Problem description -> Rename "Aggravated Assault" to "Felony Assault" throughout the items below, keeping every other word the same. Leave the pictures out of your answer.

Chart analysis data ->
******
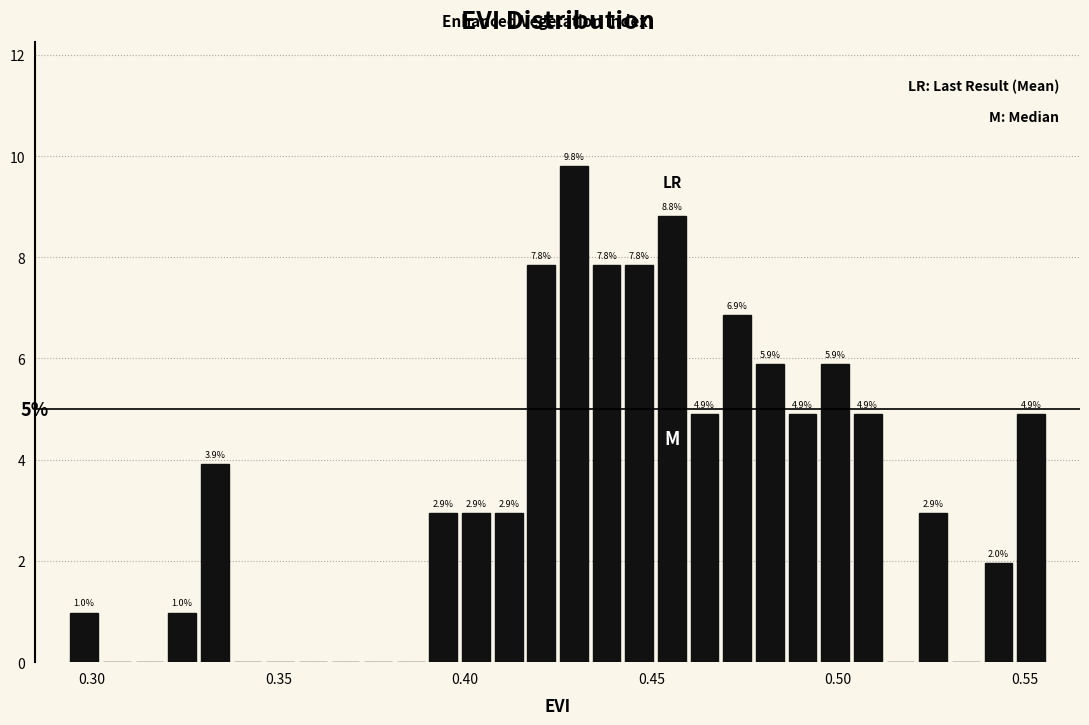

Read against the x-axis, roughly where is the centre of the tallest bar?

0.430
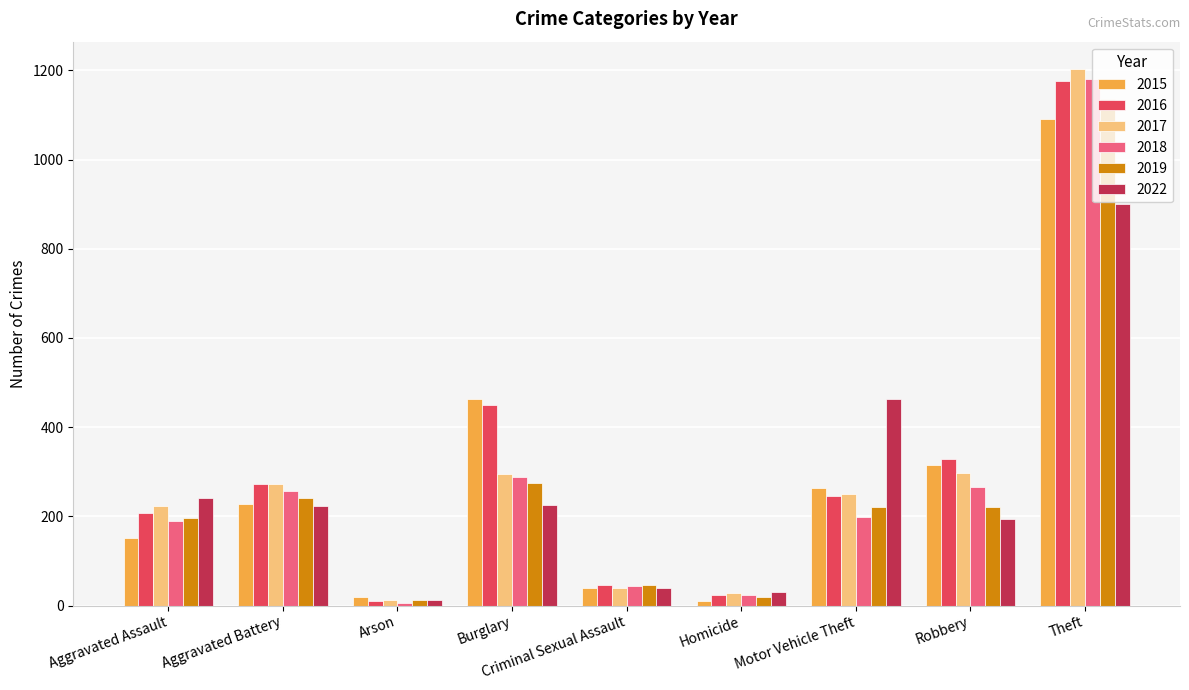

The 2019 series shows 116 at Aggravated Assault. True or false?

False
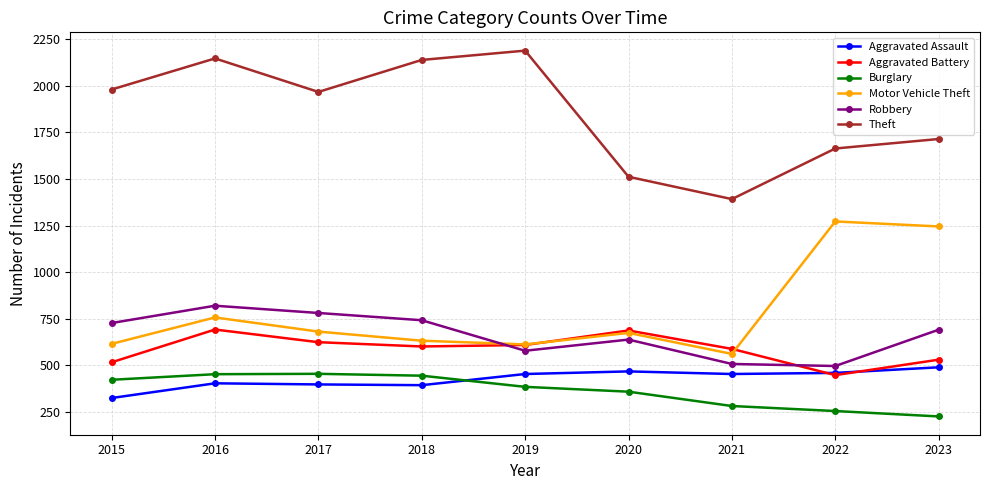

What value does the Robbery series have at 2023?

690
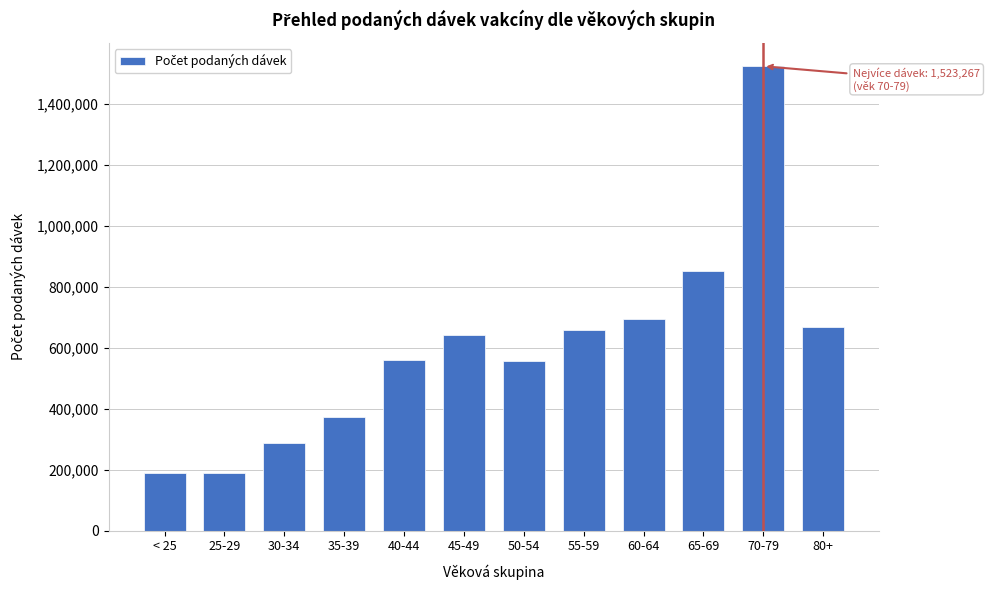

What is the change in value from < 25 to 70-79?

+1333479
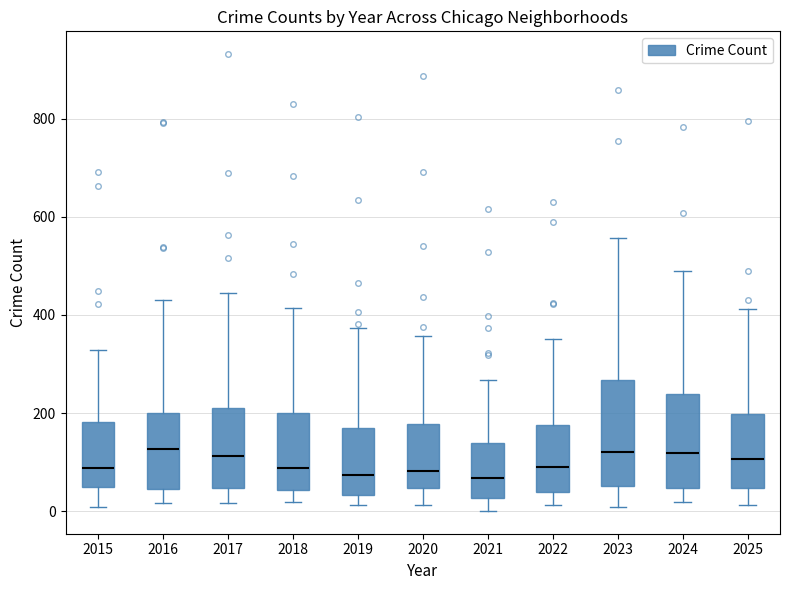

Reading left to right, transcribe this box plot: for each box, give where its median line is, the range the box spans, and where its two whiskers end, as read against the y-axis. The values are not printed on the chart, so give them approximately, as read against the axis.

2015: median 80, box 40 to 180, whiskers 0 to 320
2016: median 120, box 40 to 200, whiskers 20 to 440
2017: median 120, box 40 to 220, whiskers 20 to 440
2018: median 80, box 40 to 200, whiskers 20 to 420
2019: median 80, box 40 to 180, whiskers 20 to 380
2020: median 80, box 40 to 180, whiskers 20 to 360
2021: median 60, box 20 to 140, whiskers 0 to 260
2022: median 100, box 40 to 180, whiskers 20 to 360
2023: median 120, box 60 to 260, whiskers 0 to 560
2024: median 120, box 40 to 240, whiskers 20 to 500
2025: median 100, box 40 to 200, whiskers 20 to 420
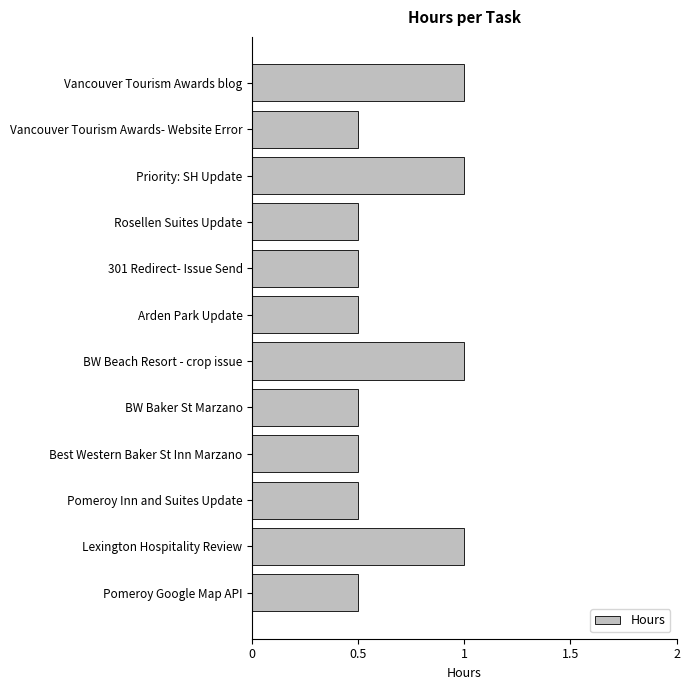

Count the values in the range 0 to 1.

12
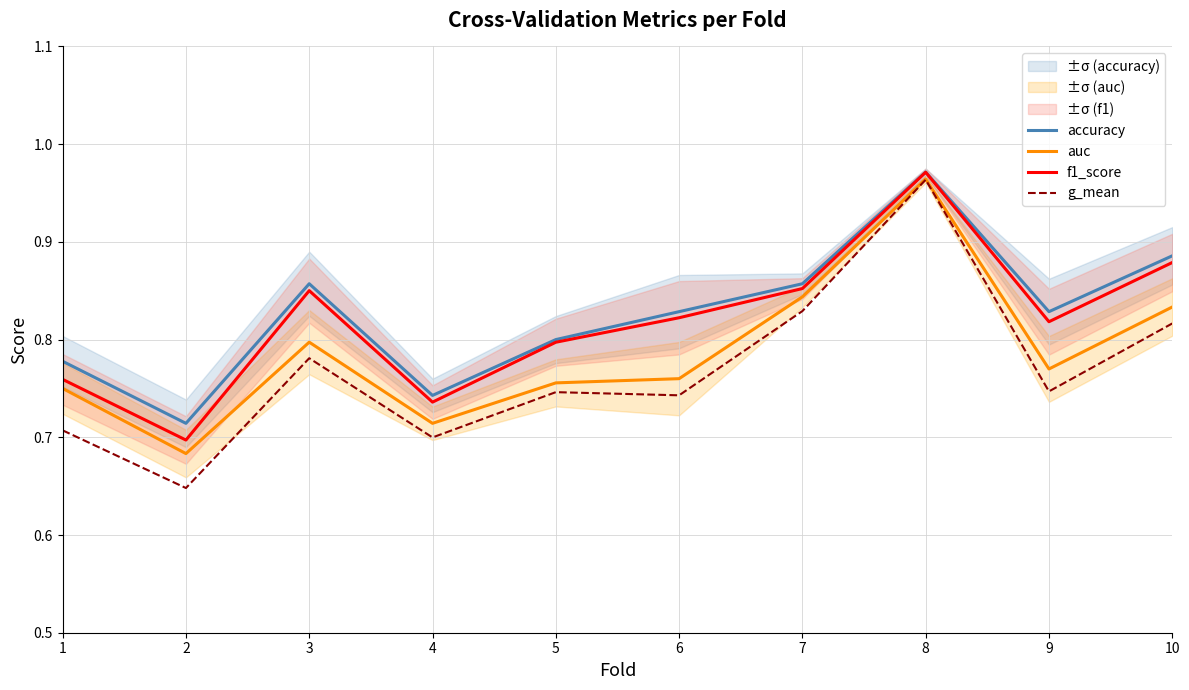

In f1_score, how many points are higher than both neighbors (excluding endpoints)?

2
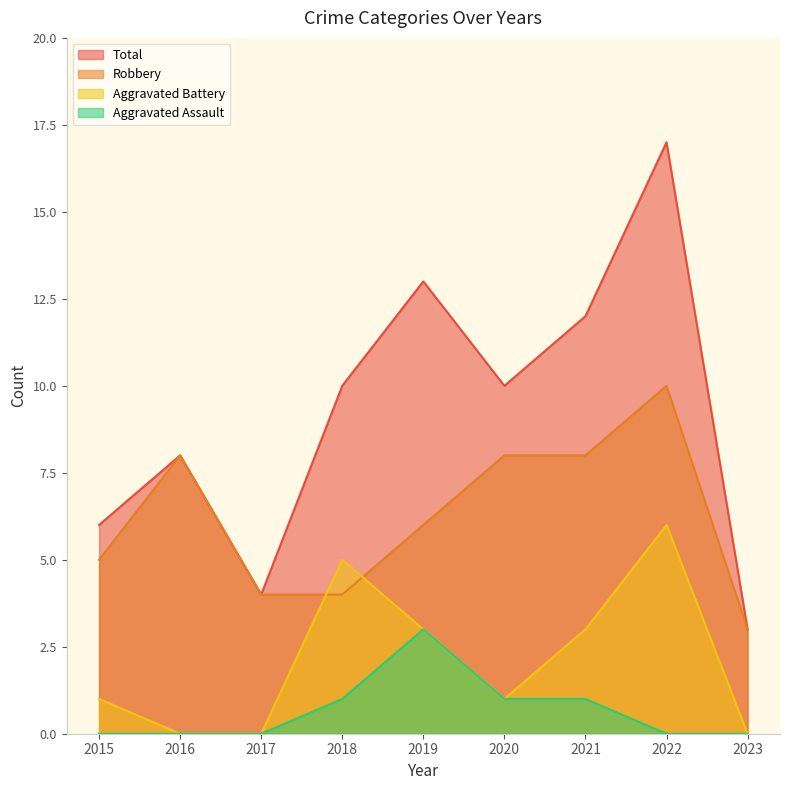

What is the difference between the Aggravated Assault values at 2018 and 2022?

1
******
Task answer ->
Read against the x-axis, roughly where is the centre of the tallest bar?

0.430

The 2019 series shows 116 at Felony Assault. True or false?

False

What value does the Robbery series have at 2023?

690

What is the change in value from < 25 to 70-79?

+1333479

Reading left to right, transcribe this box plot: for each box, give where its median line is, the range the box spans, and where its two whiskers end, as read against the y-axis. The values are not printed on the chart, so give them approximately, as read against the axis.

2015: median 80, box 40 to 180, whiskers 0 to 320
2016: median 120, box 40 to 200, whiskers 20 to 440
2017: median 120, box 40 to 220, whiskers 20 to 440
2018: median 80, box 40 to 200, whiskers 20 to 420
2019: median 80, box 40 to 180, whiskers 20 to 380
2020: median 80, box 40 to 180, whiskers 20 to 360
2021: median 60, box 20 to 140, whiskers 0 to 260
2022: median 100, box 40 to 180, whiskers 20 to 360
2023: median 120, box 60 to 260, whiskers 0 to 560
2024: median 120, box 40 to 240, whiskers 20 to 500
2025: median 100, box 40 to 200, whiskers 20 to 420

Count the values in the range 0 to 1.

12

In f1_score, how many points are higher than both neighbors (excluding endpoints)?

2

What is the difference between the Felony Assault values at 2018 and 2022?

1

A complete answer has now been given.